In Germany, it somehow came as a surprise that Merkel would choose a song that displayed her East German identity so openly. She is reserved about her personal life, but she has never hidden where she came from. Perhaps a sense of Merkel as being neither of the East nor the West has been helpful, or even necessary, as Germans have, together, built a post-division identity. In the process of reunification, the former G.D.R. was effectively subsumed in the Federal Republic of Germany. Similarly, when the Berlin Wall came down, Merkel had been recently installed as the spokeswoman of a small East German political party—one of many that sprung up in that period—that was absorbed by the C.D.U. And yet a path opened up for her. She came to the attention of Chancellor Helmut Kohl, of the C.D.U., who named her to his cabinet. When he was weakened by a campaign-finance scandal, she supplanted him, becoming the party’s leader in 2000. Five and a half years later, she was Chancellor. (A recent biography, “The Chancellor,” by Kati Marton, takes a new look at Merkel’s rise and the political acumen it required; George Packer wrote a profile of Merkel for The New Yorker in 2014.) It is a fact worth pausing over: for most of the time since Germany’s reunification, the country has been led by an East German woman for whom politics was a second act. Merkel’s true farewell speech might have been one she gave on October 3rd, a national holiday—the Day of German Unity—in Halle, in the former East. In it, she quoted a publication, from a foundation associated with the C.D.U., that, presumably by way of praise, describes her as coming to the Party “with the ballast of her G.D.R. life history.”
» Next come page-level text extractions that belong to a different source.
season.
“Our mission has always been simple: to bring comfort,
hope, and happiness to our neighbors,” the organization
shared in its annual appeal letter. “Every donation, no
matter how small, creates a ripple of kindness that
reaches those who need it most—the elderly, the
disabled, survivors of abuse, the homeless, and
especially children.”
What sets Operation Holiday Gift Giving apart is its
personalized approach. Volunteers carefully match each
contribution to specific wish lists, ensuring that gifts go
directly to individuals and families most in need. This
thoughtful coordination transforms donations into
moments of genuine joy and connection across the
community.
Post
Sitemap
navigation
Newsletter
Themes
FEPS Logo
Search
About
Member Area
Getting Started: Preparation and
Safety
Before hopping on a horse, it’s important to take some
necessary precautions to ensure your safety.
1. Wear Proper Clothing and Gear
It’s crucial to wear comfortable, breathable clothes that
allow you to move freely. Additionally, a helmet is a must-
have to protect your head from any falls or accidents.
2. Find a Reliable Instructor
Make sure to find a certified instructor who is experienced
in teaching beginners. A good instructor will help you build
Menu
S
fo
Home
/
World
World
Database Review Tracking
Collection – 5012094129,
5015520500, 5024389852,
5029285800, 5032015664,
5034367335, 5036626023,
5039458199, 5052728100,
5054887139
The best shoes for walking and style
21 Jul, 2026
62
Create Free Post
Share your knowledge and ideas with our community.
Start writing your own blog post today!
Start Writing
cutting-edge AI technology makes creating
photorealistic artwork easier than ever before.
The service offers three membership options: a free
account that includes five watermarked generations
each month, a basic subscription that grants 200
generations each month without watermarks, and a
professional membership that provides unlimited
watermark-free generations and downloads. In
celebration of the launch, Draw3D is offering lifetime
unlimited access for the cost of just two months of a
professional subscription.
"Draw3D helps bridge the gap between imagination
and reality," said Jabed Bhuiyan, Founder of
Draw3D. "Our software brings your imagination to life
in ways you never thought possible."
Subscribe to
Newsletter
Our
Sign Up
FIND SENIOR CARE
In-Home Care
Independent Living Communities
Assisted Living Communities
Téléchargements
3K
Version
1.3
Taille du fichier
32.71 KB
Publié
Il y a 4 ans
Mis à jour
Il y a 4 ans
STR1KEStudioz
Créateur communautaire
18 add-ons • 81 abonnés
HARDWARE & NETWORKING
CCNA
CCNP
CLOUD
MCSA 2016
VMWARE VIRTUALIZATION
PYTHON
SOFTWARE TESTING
“Ballast?” Merkel asked. She had, she said, looked the word up in the dictionary and found this: “ ‘a heavy burden that . . . as cargo of little value is carried along to even out weight,’ ” or “ ‘useless burdens, superfluous loads,’ which can be thrown away.” Was that what her thirty-five years of living under “dictatorship and repression” added up to? She didn’t think so.

She didn’t think that people who had grown up in the West quite understood how people in the East had changed their own lives. Some had been left stranded. (The former East is less prosperous than the West, and people there are more likely to vote for parties on the far left or right—and, lately, are less likely to be vaccinated.) But it was West Germans, she suggested, who might be a bit more humble and conscious of the worth of qualities such as solidarity and an openness to change. In 2015, in the midst of a wave of refugee arrivals—one of the most divisive crises of her time in office—Merkel had said that, if Germany was a country that turned its back on people seeking asylum, “then it is not my country.” A columnist for a major paper, looking back on her career last year, said archly that the statement was a reminder that Merkel was not a “born” Federal German (or even a European), but that she had “learned” those identities. With regard to citizens of the Federal Republic, “are there two sorts?” she said. “Who decides who understands the values and interests of our country?” She was questioning, in a way, when today’s Germany had been born.